May 18, 2006 10:31
hello LJ land. how are we today? really? and how does that make you feel? very good, or, bad. yes.
decided to stop whining about dave and all that crap. needless. stupid. wasteful. enough said.
really love dave, am hoping that after he gets back he'll be more up to making some, shall we say, "grownup" choices. my mom said that perhaps, just maybe, this trip to czech is his last "hurrah" (or he may see it as the last as a young man) before he starts making some desicions. i know he wont do anything till he gets a job. i pray to the job god he gets one fast.

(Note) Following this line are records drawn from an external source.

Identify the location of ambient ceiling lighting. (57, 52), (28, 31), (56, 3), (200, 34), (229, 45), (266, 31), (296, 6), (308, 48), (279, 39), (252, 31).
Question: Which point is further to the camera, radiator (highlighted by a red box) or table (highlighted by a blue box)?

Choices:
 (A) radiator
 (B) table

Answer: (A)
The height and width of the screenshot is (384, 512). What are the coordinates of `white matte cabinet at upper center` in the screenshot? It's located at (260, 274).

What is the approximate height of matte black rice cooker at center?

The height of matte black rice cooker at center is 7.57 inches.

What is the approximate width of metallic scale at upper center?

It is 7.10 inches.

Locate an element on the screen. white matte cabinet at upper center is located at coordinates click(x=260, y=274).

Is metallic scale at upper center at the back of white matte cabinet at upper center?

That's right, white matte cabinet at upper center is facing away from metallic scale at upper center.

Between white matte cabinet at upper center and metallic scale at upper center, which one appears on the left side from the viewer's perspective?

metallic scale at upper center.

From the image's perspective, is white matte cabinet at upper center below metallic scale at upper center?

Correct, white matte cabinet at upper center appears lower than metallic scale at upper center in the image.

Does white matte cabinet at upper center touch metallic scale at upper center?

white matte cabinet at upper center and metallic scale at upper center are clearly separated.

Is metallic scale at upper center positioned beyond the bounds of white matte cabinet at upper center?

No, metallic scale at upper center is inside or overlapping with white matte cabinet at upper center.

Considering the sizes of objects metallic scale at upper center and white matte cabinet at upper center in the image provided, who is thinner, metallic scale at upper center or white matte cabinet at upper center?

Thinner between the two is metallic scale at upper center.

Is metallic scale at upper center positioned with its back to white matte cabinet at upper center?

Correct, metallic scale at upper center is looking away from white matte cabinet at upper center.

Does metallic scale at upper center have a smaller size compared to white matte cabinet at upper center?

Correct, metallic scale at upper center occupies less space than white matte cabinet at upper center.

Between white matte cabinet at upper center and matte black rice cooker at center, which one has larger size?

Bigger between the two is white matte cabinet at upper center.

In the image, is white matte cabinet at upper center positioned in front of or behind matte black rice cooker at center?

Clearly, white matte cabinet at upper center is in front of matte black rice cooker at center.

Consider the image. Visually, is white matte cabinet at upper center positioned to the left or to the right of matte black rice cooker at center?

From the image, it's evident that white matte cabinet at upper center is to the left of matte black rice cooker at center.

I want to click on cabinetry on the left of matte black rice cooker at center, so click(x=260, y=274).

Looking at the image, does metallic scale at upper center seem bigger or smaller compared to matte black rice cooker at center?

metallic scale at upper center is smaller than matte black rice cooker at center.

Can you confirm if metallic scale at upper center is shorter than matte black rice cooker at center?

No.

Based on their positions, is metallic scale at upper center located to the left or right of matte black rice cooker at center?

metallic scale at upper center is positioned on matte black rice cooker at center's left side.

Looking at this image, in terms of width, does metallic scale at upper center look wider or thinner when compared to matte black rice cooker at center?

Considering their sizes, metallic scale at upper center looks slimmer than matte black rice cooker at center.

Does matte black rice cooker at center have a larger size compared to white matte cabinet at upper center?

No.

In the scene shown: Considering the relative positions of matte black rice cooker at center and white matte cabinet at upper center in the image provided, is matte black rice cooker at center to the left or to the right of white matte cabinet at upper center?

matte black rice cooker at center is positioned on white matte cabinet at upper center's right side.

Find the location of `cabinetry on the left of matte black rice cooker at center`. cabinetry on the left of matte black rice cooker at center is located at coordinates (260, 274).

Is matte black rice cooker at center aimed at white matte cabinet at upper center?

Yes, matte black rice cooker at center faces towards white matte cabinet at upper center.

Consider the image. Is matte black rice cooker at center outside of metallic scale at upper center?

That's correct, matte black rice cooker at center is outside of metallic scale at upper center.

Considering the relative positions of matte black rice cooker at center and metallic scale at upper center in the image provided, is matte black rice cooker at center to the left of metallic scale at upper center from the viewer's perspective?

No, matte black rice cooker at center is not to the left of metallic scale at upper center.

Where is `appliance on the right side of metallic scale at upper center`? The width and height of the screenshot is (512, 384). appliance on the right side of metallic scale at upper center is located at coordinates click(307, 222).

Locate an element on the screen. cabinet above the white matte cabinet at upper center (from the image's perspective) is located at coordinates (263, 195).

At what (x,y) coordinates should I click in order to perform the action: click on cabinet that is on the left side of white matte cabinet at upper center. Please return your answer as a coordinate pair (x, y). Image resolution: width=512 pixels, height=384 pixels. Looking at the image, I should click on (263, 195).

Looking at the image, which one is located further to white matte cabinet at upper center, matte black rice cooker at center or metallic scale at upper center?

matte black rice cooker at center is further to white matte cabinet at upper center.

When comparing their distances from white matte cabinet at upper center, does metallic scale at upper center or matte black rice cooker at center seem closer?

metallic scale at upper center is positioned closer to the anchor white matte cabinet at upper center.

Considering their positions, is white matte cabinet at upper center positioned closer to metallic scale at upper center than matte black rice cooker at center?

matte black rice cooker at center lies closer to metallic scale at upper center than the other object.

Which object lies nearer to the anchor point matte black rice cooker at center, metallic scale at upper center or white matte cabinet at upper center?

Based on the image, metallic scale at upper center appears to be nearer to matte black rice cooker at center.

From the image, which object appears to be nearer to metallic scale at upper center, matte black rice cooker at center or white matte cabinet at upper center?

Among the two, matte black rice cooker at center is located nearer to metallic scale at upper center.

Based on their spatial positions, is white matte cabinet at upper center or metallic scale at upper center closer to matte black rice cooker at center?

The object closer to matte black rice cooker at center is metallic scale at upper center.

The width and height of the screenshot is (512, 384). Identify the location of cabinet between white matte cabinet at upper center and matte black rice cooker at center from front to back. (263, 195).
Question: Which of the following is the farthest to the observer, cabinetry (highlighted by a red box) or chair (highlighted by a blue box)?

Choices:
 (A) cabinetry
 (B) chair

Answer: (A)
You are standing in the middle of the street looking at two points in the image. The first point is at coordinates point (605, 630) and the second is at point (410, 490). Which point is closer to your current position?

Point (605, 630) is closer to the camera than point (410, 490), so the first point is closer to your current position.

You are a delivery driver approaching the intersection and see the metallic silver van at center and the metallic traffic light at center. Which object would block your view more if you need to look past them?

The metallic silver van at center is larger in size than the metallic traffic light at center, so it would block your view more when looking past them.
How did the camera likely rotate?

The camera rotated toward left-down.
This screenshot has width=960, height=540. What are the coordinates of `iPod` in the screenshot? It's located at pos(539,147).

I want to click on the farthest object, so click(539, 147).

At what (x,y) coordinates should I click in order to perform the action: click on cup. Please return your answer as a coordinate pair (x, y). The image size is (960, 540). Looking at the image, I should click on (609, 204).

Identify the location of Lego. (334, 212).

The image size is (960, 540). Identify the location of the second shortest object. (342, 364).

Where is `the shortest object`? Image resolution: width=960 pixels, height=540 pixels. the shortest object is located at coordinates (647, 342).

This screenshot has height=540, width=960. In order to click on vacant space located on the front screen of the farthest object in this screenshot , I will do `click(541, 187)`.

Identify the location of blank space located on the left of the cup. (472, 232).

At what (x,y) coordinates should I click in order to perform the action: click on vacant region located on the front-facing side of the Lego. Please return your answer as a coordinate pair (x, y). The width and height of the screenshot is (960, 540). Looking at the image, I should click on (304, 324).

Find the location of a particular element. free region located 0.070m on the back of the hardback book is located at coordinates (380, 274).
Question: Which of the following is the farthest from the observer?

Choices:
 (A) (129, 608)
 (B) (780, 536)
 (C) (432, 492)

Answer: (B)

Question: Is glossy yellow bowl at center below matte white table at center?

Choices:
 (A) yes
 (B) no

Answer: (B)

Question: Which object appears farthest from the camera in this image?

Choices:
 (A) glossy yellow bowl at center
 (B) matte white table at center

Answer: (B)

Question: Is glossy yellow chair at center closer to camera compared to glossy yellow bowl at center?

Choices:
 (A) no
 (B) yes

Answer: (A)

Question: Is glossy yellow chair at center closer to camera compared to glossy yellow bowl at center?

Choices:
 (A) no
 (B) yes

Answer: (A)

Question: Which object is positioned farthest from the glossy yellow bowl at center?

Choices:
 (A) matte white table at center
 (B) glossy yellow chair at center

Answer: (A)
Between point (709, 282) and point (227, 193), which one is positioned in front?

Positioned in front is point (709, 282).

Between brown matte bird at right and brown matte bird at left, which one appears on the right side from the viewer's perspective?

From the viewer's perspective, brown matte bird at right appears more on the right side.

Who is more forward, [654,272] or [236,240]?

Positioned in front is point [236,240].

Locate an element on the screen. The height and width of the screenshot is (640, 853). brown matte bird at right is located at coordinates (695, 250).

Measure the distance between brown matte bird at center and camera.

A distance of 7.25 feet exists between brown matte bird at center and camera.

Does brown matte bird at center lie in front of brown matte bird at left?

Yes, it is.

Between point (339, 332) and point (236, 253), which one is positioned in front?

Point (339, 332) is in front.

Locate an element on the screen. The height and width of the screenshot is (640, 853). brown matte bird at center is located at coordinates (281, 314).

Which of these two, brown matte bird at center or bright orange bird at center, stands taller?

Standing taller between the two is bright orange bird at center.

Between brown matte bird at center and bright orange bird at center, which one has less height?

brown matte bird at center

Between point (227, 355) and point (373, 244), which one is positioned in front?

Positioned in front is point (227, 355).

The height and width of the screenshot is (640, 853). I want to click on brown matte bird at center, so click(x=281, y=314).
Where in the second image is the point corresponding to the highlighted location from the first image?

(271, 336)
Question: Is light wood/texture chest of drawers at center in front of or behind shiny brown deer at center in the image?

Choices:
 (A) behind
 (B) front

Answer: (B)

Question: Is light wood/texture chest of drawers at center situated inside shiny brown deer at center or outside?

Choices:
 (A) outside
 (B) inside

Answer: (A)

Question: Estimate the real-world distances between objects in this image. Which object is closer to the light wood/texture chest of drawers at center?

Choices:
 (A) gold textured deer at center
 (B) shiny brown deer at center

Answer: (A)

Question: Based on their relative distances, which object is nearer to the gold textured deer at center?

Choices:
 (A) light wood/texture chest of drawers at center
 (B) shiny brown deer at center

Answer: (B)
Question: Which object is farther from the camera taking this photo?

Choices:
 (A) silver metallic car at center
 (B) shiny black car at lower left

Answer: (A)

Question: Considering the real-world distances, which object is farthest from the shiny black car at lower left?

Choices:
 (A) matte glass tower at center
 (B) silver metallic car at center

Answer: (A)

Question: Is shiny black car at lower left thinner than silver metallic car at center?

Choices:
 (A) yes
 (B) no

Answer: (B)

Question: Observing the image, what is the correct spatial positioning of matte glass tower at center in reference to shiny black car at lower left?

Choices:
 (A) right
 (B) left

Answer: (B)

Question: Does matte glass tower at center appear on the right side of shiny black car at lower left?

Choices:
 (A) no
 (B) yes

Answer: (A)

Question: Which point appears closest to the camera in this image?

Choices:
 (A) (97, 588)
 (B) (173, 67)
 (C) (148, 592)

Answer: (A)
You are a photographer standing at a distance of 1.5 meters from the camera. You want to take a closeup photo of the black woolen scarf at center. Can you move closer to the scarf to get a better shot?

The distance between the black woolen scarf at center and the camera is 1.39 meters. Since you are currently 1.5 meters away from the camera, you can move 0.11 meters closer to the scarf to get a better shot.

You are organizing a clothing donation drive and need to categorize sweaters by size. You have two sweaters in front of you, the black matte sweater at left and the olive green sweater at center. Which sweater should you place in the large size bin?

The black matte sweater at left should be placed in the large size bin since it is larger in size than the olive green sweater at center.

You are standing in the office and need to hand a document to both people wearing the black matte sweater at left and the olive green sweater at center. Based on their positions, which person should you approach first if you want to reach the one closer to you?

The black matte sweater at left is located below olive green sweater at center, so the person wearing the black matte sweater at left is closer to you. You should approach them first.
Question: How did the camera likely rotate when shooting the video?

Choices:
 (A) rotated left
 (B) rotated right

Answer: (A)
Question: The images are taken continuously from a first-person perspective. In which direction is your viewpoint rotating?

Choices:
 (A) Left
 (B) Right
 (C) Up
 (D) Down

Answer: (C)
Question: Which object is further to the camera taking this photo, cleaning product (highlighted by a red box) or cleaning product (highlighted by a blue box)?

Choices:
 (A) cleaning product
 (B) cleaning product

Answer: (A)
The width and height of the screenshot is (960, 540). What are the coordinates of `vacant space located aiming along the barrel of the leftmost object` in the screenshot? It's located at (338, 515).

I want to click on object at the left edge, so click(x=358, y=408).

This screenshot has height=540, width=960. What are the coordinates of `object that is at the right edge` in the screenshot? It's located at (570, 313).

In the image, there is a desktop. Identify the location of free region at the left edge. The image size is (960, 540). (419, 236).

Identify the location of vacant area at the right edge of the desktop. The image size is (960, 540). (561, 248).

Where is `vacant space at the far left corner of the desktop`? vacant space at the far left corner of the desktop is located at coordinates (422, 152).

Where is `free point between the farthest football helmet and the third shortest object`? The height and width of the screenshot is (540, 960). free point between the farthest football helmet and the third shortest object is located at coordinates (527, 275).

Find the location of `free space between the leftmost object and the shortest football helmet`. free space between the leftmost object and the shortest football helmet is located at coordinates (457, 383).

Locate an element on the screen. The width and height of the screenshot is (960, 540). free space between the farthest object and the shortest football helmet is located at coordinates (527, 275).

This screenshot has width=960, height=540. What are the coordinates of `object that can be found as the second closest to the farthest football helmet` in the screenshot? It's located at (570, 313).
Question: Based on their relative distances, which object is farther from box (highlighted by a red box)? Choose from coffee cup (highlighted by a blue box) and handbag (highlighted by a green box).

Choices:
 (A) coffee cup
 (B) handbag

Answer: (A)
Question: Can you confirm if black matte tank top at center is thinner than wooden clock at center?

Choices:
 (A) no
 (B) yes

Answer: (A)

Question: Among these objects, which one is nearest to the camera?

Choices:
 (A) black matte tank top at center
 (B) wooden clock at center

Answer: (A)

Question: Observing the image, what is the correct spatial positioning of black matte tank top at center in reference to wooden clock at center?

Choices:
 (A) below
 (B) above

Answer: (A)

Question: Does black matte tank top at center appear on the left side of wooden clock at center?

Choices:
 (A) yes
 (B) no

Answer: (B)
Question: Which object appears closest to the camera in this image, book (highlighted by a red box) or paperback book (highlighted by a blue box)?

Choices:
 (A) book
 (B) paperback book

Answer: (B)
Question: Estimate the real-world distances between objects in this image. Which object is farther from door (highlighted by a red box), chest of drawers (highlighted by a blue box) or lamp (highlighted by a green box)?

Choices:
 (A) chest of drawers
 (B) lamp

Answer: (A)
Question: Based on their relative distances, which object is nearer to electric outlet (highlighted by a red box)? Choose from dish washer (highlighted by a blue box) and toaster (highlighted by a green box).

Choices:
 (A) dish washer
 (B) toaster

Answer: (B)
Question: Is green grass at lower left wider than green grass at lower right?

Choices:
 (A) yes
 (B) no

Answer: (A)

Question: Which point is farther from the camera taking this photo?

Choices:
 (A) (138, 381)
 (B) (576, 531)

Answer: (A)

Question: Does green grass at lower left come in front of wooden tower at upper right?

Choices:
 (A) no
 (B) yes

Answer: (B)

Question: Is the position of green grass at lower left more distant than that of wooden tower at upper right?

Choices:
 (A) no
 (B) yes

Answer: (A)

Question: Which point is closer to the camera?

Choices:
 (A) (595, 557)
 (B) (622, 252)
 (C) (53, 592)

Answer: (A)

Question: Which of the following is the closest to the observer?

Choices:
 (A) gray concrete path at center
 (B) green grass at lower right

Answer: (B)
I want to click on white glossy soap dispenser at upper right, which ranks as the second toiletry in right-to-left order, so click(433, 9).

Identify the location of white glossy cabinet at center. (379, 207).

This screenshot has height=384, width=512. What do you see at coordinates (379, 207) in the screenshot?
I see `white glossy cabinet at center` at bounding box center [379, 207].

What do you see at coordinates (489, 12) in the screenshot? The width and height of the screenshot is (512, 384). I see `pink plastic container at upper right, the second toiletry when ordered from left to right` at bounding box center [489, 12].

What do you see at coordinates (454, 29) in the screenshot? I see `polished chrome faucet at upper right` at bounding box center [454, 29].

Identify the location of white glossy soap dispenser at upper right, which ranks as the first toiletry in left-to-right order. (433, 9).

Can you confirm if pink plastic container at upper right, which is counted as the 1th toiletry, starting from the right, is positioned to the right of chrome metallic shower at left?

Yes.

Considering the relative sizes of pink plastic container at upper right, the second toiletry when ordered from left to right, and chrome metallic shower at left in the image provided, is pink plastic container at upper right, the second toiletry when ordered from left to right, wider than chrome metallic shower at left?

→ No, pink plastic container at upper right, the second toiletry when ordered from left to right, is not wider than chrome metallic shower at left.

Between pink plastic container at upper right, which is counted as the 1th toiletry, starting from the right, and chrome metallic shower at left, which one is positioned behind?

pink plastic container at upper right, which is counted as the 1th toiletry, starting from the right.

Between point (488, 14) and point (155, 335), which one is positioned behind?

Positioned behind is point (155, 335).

i just want to know what the hell i am going to do next year. or rather what i will do in 2008. i graduate at the end of next year and then what? we have plnas to maybe go to melbourne for a while, probably not long. i dont even know if we should still do it. i dont know ehrre i want to go. i feel really stuck and clueless. nowhere feels right. they only desicion i know i can make is that if dave and i ever broke up i would for sure go back to sydney. but other than that, if we still are together, what the fuck are we going to do?????? i guess thats why i am stressing about if dave will ever make desicions regarding that kind of stuff. i need to know if we'll be going in the same direction or not, becuase i dont feel like holding back or staying somewhere where i feel is wrong. dave said the cliche "i wont hold you back" when i asked if he was ever going to do stuff. i cant stand that shit. i'm trying to be respectful by not just deciding without his input. i am hoping to stay with him, but it's all so fucking confusing.
anyway, leave it to, yeah, to fall in love with a great guy....who just wont grow up. i knew it would fucking happen. its the only thing i'm really worried will ruin our relationship. and i REFUSE to again be the girlfriend who teaches the guy the lesson and then he wises up for the NEXT girlfriend. no. fuck that. i am sick of being shat on and taken for granted and then once i'm gone they decise to be everything they werent for the next retard slag. not fair not fair!!!!
i just want this year to be over. then i'll have one last year left and be able to get rid of the fucking macca's job and be free. free is good.